The Department of Justice alleges he even lied about tequila being destroyed in a hurricane.

By Mike Pomranz
February 23, 2021

Investing in a tequila company certainly has its allures. Celebrities from Snoop Dogg to Sammy Hagar have tied their names to alcoholic beverages, and in the case of George Clooney, the already wealthy A-list actor famously netted himself a nine-figure payday when he sold his Casamigos tequila brand. That said, not all of us have Clooney-esque star power—so instead, the Department of Justice (DoJ) alleges that the owner of the New York-based tequila brand Six Degree used a different method to drum up investors: fraud.

Joseph Cimino was arrested last week and charged with one count each of securities fraud and wire fraud, both of which carry a maximum sentence of 20 years in prison. "Joseph Cimino allegedly raised nearly $1 million in investor funds for his start-up tequila company by lying about the company's finances, and then spent a significant portion of that money to finance his own lifestyle," U.S. Attorney Audrey Strauss said in announcing the arrest. "Now Cimino faces the sobering reality of federal securities and wire fraud charges."

Credit: bhofack2/Getty Images

The DoJ alleges that, from 2014 to 2018, Cimino raised approximately $935,000 from at least 25 investors, but about $472,000 of that money went into his personal bank account. Meanwhile, the tequila brand apparently wasn't performing as well as Cimino was telling people. The DoJ says that, at different times, sales were inflated by about five to ten times the actual number of cases sold, with Cimino even allegedly stating that the company had sold its tequila over a year before its first sale. He's also accused of falsely inflating how much money had been raised and where that money came from, falsely representing "that certain individuals were investors in the Tequila Company, when in reality they had not invested any funds."

Finally, in probably the most egregious allegation levied against Cimino, the DoJ says that, in 2017, he told investors that the company would be reimbursed for 800 cases of tequila destroyed in Puerto Rico during Hurricane Maria, when in fact, "the Tequila Company had no insurance and none of its inventory had been destroyed in the hurricane."

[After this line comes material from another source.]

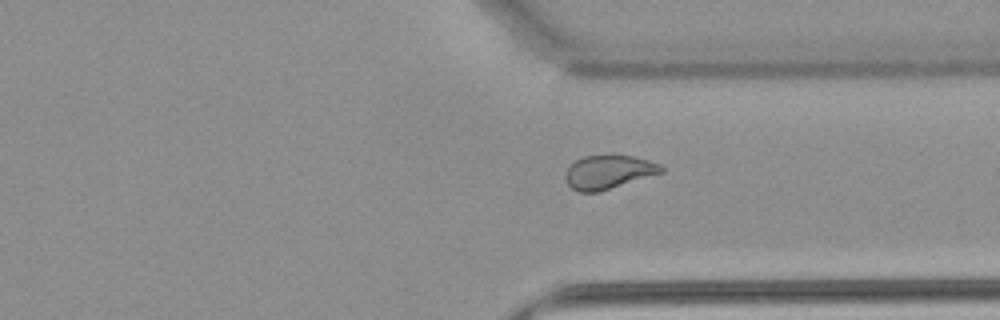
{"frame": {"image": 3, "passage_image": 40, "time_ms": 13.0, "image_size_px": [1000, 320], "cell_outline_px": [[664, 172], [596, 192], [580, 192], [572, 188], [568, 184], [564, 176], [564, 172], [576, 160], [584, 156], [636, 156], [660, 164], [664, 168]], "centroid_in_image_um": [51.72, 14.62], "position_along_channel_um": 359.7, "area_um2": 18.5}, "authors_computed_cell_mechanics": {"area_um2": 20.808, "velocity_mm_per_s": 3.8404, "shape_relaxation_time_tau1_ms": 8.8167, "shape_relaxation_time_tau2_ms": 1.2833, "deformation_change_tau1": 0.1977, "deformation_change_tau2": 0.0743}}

"Through falsely inflating capital, misleading investors, and lying about other aspects of his tequila company, Cimino, as alleged, raised nearly $1 million in furtherance of his fraudulent scheme," FBI Assistant Director William F. Sweeney Jr. stated. "While his alleged illegal activity continued over a period of four years, today's arrest has effectively shattered any hopes he may have had of continuing to scam innocent investors."